** Opening Input block **
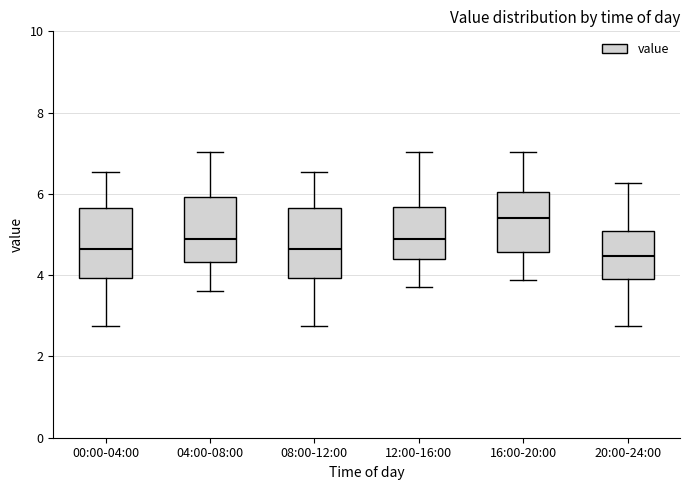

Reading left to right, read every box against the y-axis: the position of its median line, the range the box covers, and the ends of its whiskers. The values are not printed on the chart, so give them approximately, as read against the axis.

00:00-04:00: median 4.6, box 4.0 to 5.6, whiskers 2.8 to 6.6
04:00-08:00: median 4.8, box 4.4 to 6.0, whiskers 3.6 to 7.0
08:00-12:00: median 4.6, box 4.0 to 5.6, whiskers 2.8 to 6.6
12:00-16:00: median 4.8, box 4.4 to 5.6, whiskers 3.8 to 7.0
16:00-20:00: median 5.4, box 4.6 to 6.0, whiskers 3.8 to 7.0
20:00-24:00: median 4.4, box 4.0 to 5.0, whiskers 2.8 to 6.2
** Closing Input block **
* **About this exercise**:
Rewrite the lines from the one with "00:00-04:00: median 4.6, box" to the one with "16:00-20:00: median 5.4, box", with "whiskers" changed to "tails" and nothing else altered.

* **Answer for this exercise**:
00:00-04:00: median 4.6, box 4.0 to 5.6, tails 2.8 to 6.6
04:00-08:00: median 4.8, box 4.4 to 6.0, tails 3.6 to 7.0
08:00-12:00: median 4.6, box 4.0 to 5.6, tails 2.8 to 6.6
12:00-16:00: median 4.8, box 4.4 to 5.6, tails 3.8 to 7.0
16:00-20:00: median 5.4, box 4.6 to 6.0, tails 3.8 to 7.0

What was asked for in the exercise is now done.